By Mario Macias
To start off Black History Month, Concerned Black Students (CBS) and Grinnell College Libraries hosted a Wednesday-Nights-at-Burling event commemorating the Black Library and its past. “We want the local Grinnell community to know about its history,” librarian Phil Jones said.
Jones and fellow librarians Catherine Rod and Rebecca Stuhr began “Black Library As History” with an overview of student protests against racial segregation on campus during the seventies and recent student responses honoring that history. The event then concluded with recitations and personal accounts performed by students.
In November of 1971, a group of students, organized by CBS, occupied Burling Library—which at the time housed Grinnell’s administration—to protest the lack of Black inclusion and to advocate for representation within the library collections. Concerned Black Students presented a series of demands along with a draft of their “Black Manifesto.”
Rosal Chavira ’11, one of the leaders of CBS this semester, read the Black Manifesto aloud on Wednesday evening. The document addresses the “racist atmosphere” of the campus during its time and calls for institutional support from Grinnell for the “survival of all Black students”—the immediate creation of a Black Library as the primary implementation. “This was a non-violent takeover,” Rod said. “President Leggett agreed on their demands and no reprisals were needed.”

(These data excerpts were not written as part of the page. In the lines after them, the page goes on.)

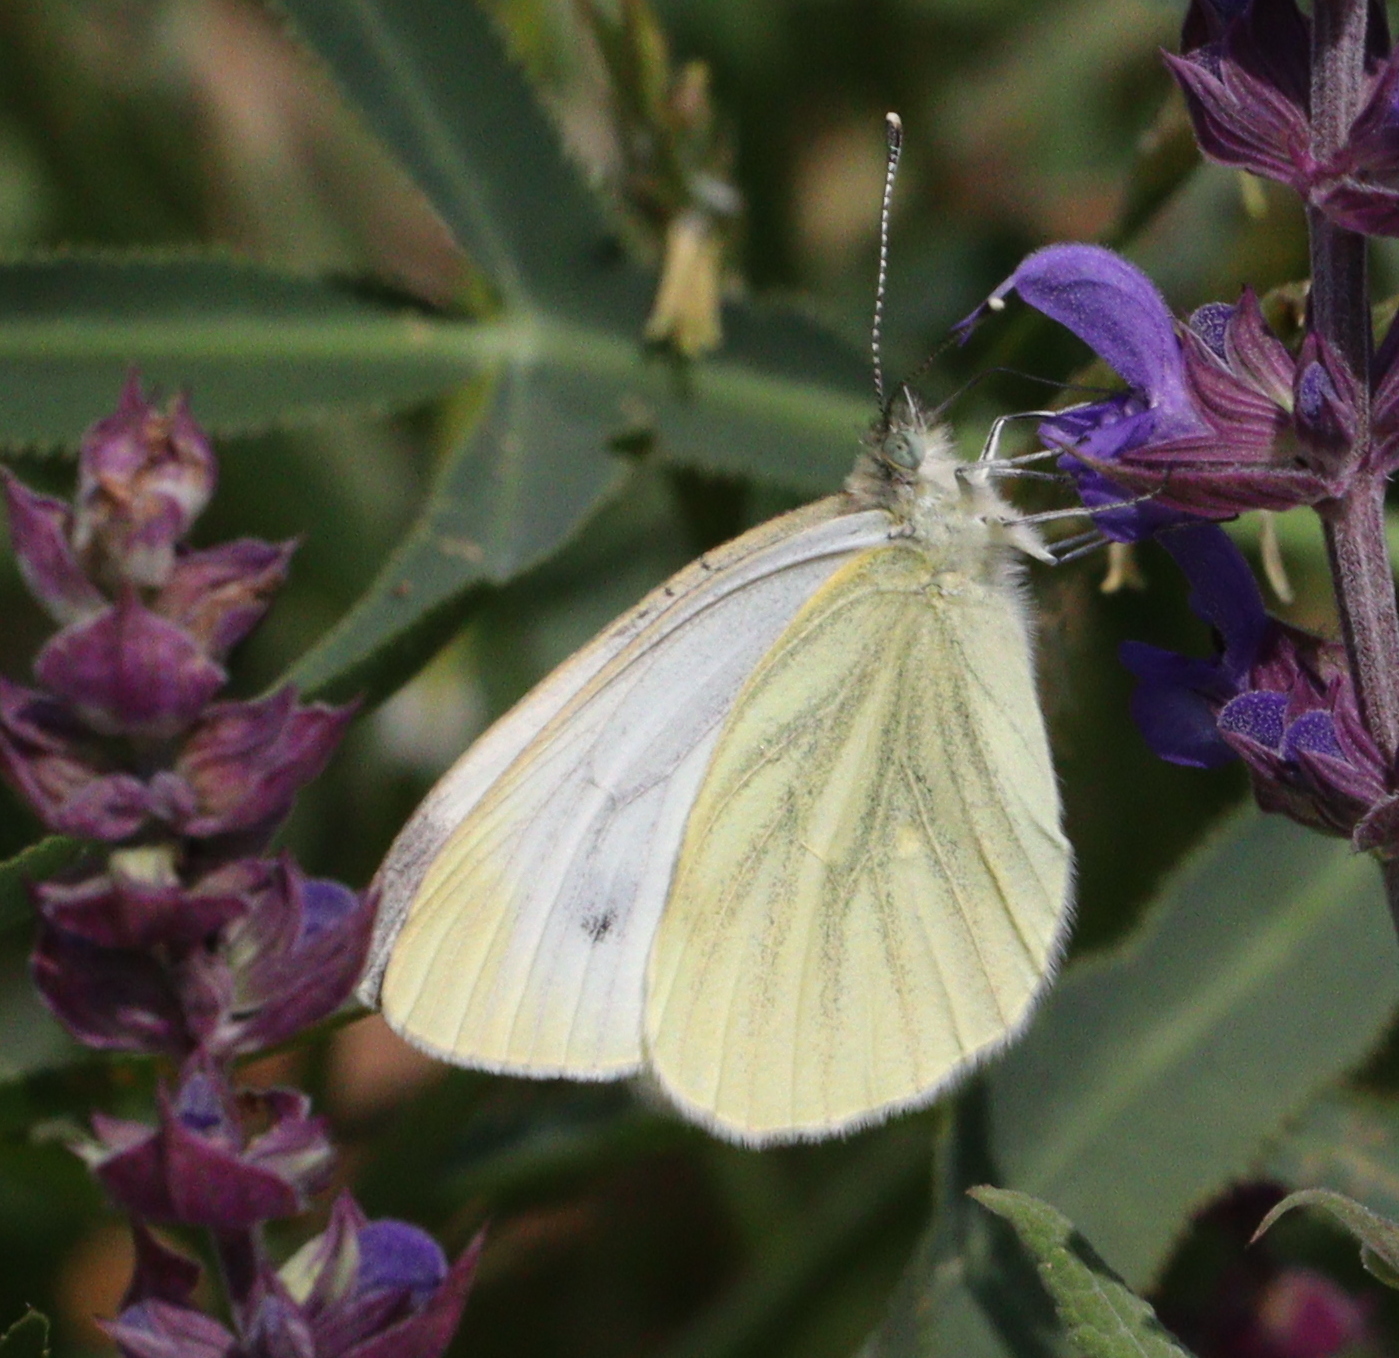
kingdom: Animalia
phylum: Arthropoda
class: Insecta
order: Lepidoptera
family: Pieridae
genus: Pieris
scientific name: Pieris napi
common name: Green-veined white
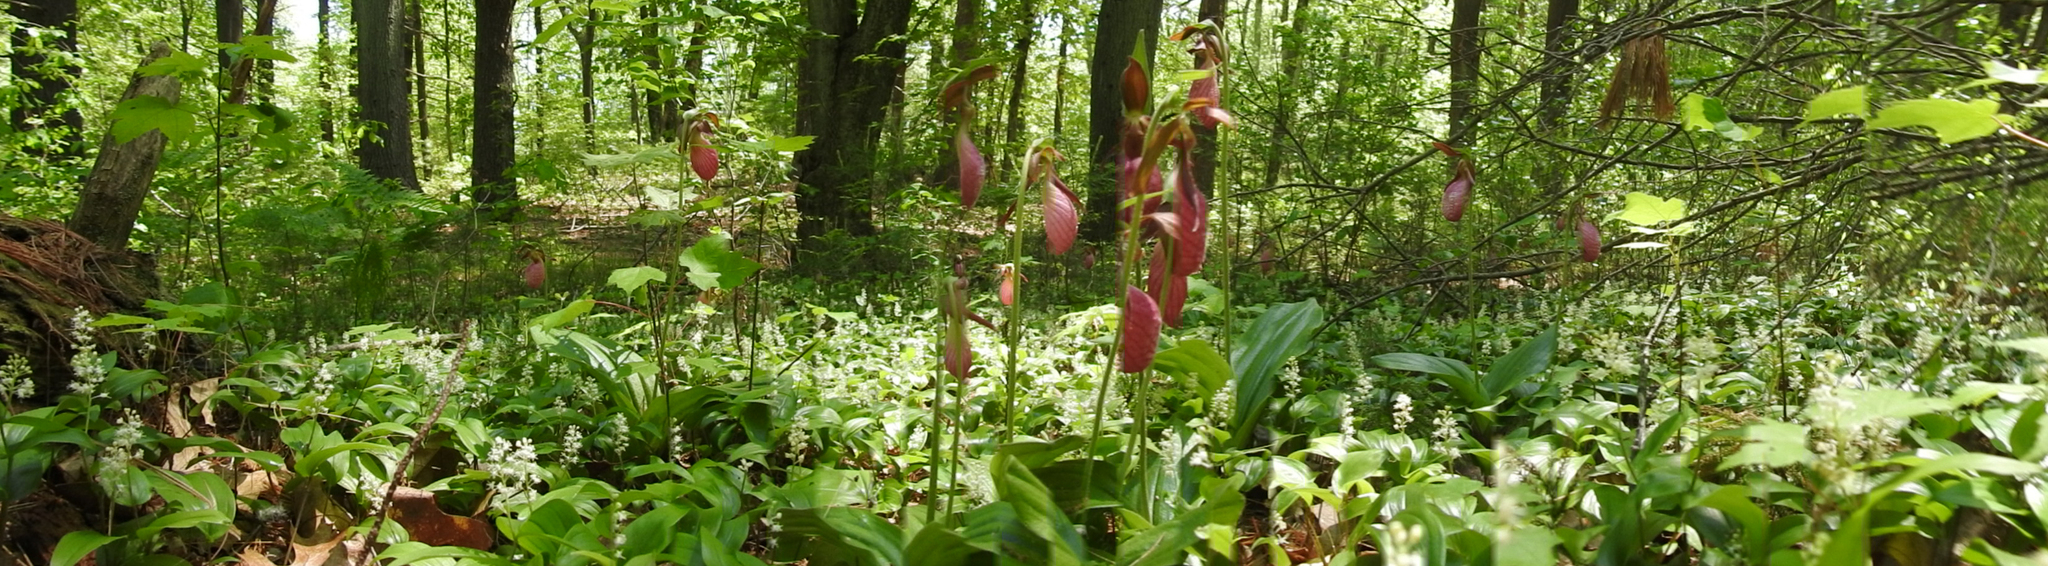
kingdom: Plantae
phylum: Tracheophyta
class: Liliopsida
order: Asparagales
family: Orchidaceae
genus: Cypripedium
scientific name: Cypripedium acaule
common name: Pink lady's-slipper
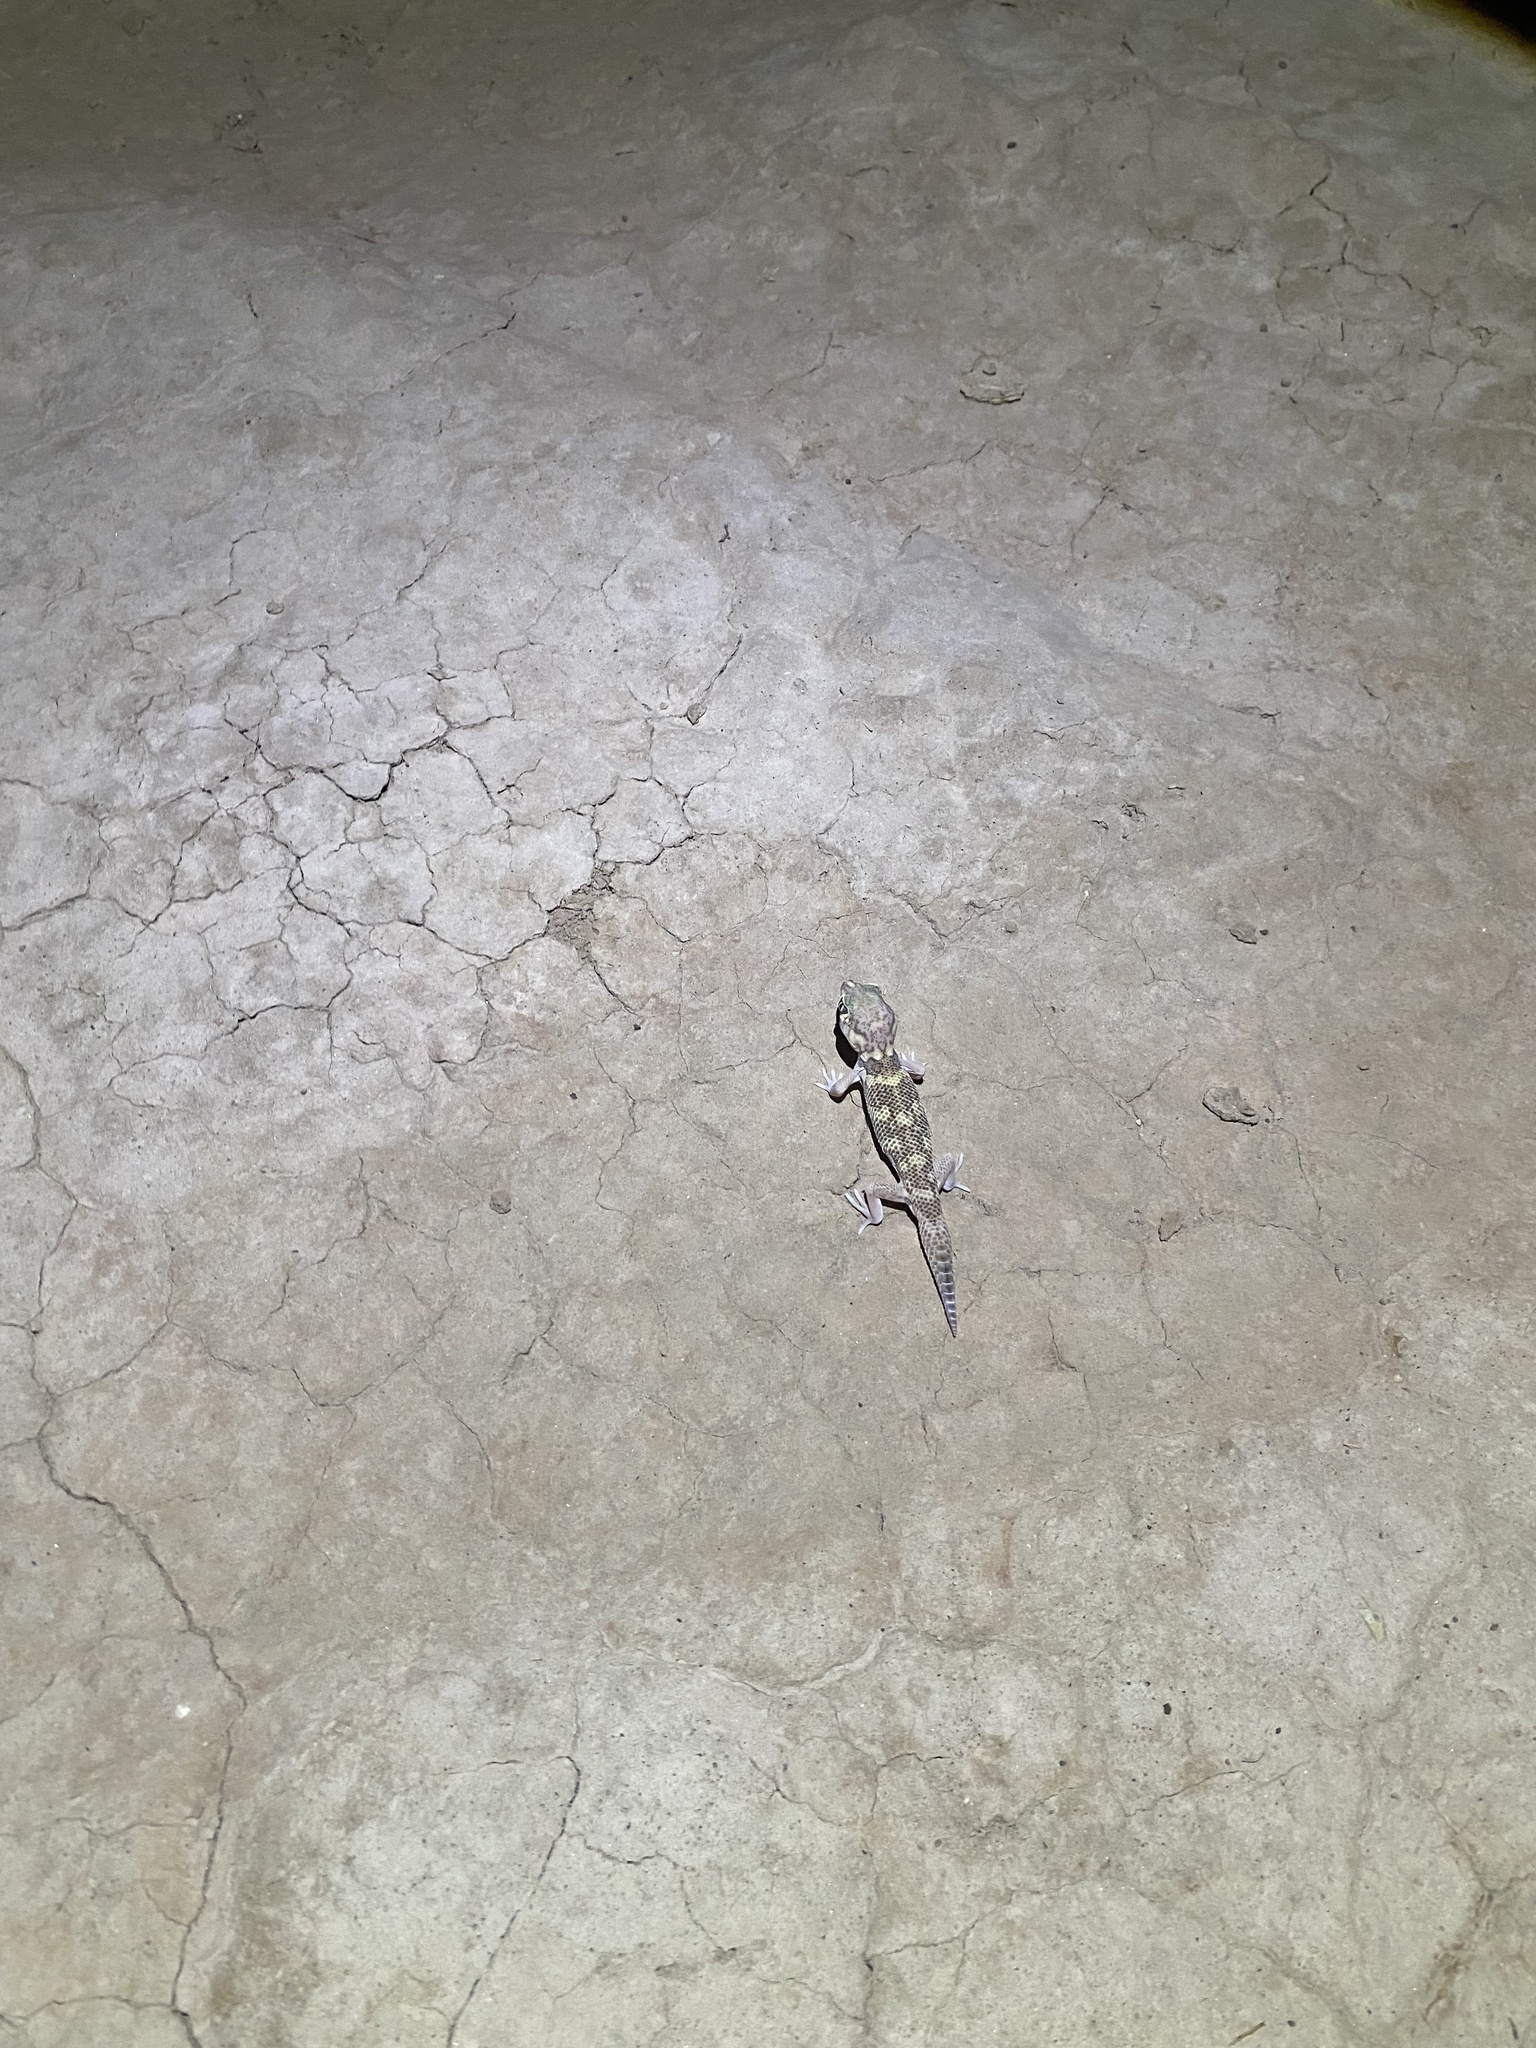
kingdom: Animalia
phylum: Chordata
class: Squamata
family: Sphaerodactylidae
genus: Teratoscincus
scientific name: Teratoscincus bedriagai
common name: Bedriaga's plate-tailed gecko
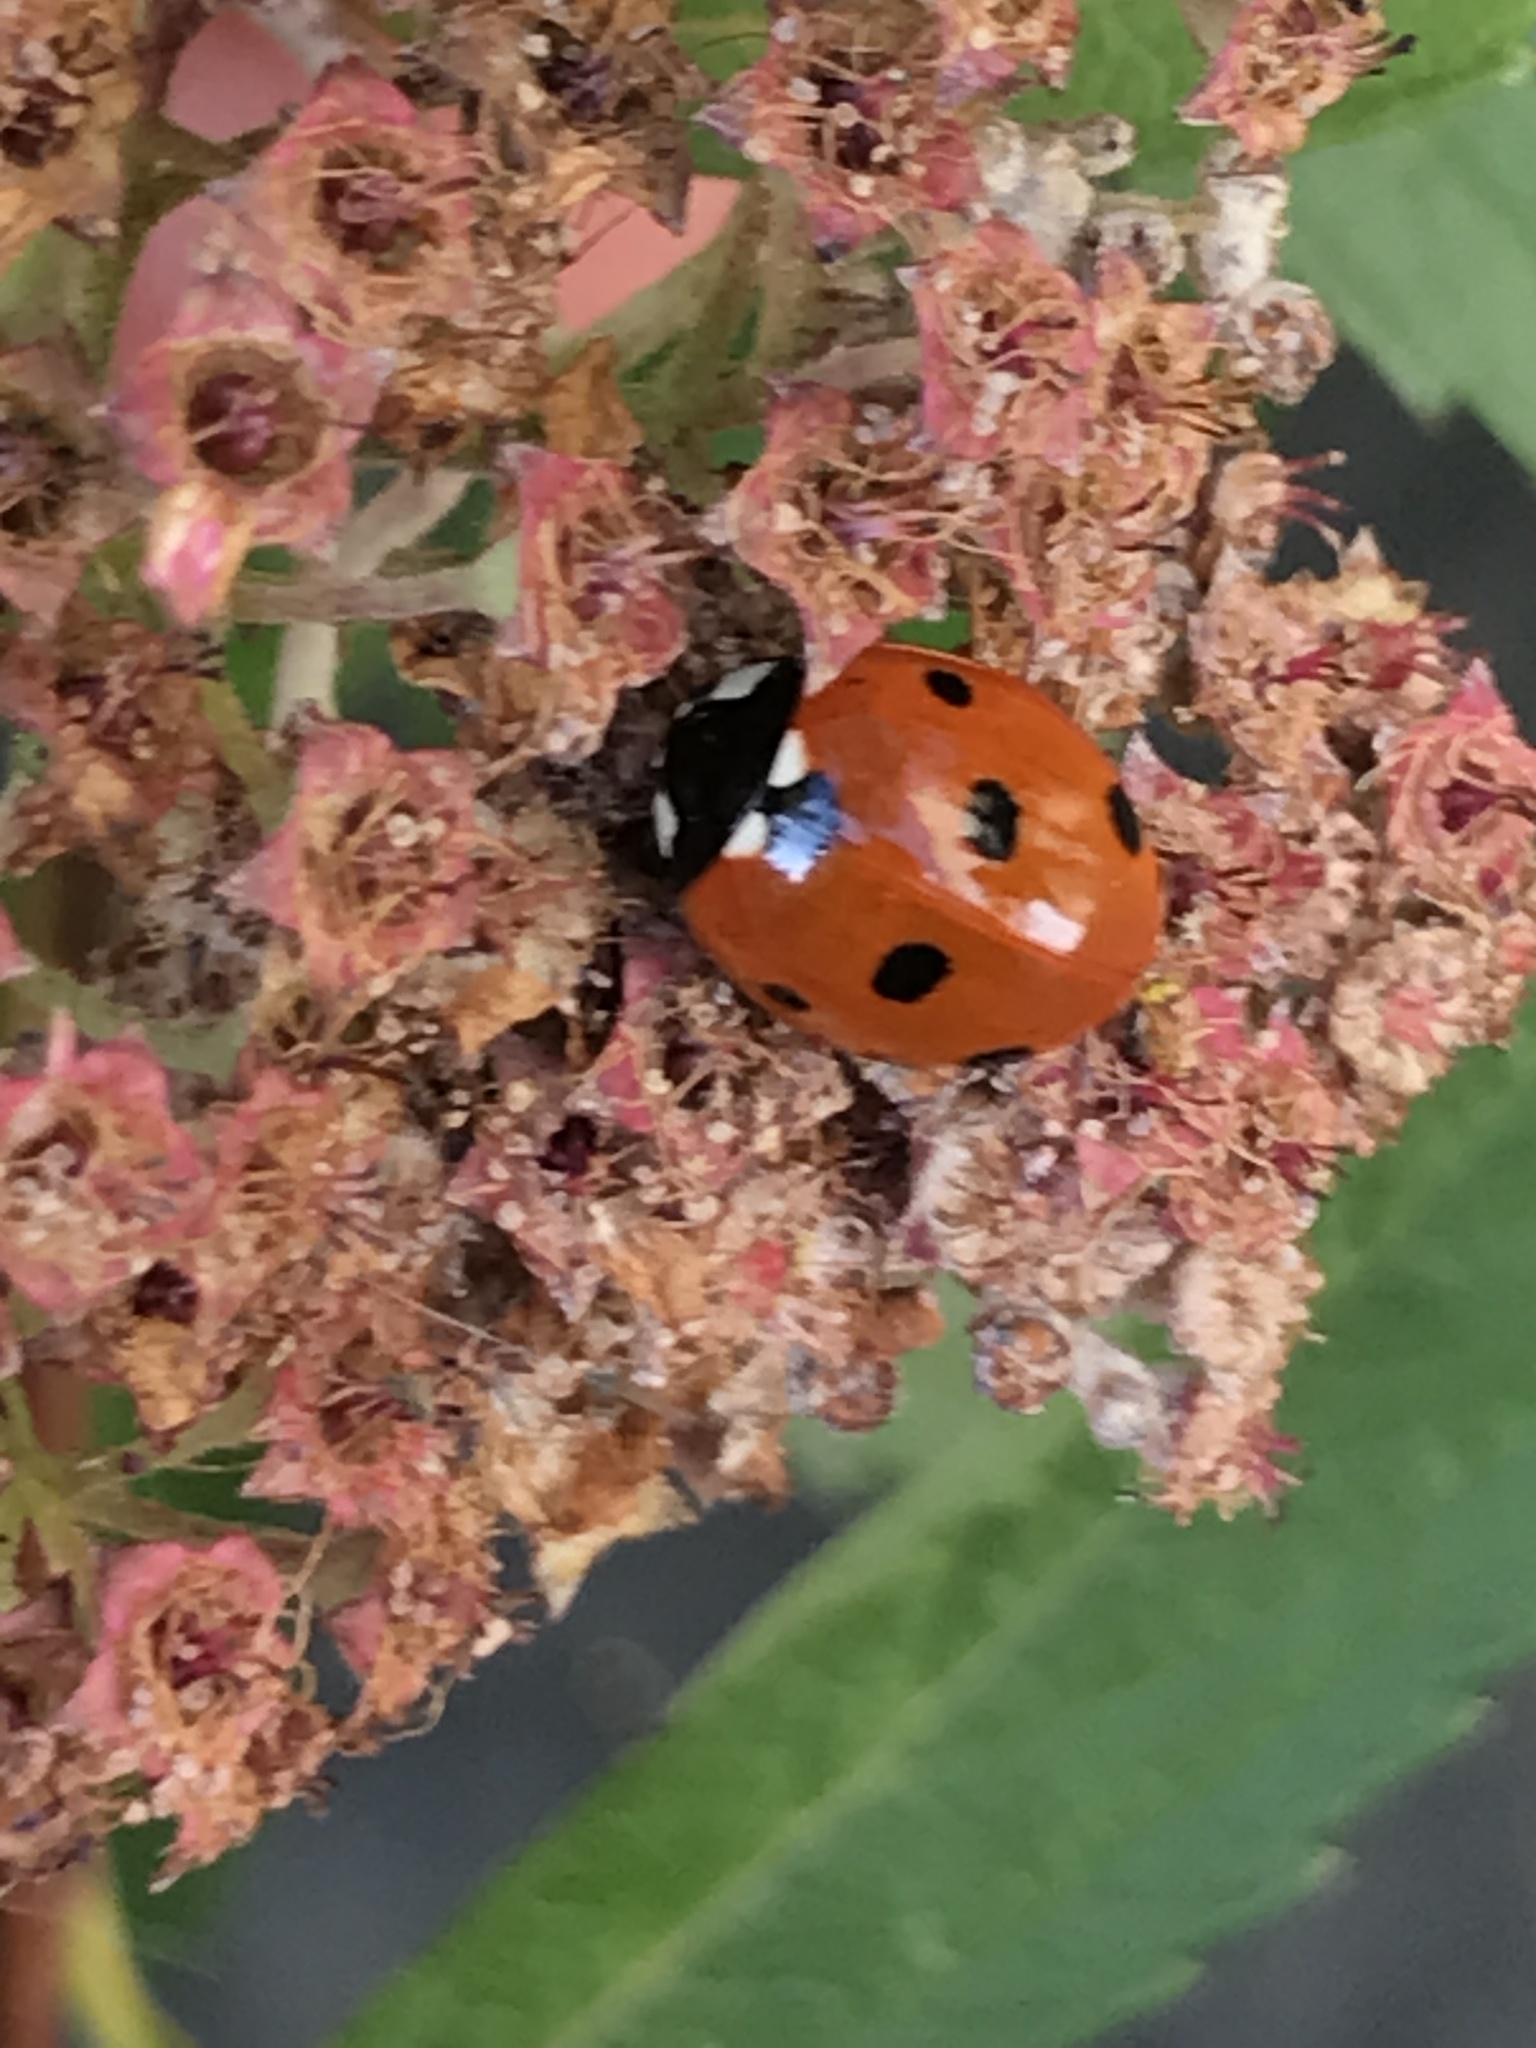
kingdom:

The first installation of the Black Library was where the Smith Collection is now located. Consisting of about fifty books, Rod recalls, the Black Library was then renovated in February of 1972 when CBS occupied Burling again, only this time within what was called the Twentieth Century Room.
In 1982, Stuhr helped relocate the Black Library to where it is currently placed, on the second floor of Burling. Culled from standard bibliographies, African-American journals, collections of primary sources and documentary volumes, says Stuhr, the Black Library now functions as a rotating collection, transiting its contents across all Burling collections while maintaining essential volumes within the Black Library shelves. In time, the creation of the Black Library prompted the installations of other specific collections such as the Latino collection.
In November 2006, students from CBS and the Young, Gifted, and Black Gospel Choir (YGB) commemorated the Black Library and its history with a procession into Burling where they camped and celebrated with music, food and discussion.
The second student response honoring the institutional history of the Black Library was led by Latona Giwa ’09 and Courtney Moore ’11. In December of 2009, Giwa and Moore performed a “site-specific” dance to a montage of music blending interview excerpts from former Dean Waldo “Wally” Walker on the 1971 protest. Site-specific dance “remembers a space,” said Shawn Womack, Theatre.
After reviewing the inception and continuous changes within the Black Library, the floor opened up to audience members to express their own commemorations of the library. Que Newbill ’11 read from the poetry of Raymond Patterson, Bill Rudolph read from the poetry of Gwendolyn Brooks, Stuhr from the poetry of Grinnell alumna Irma McClaurin. “Students now are in the process of their own making,” Kesho Scott, Sociology said, “only they know what the next vision will be.”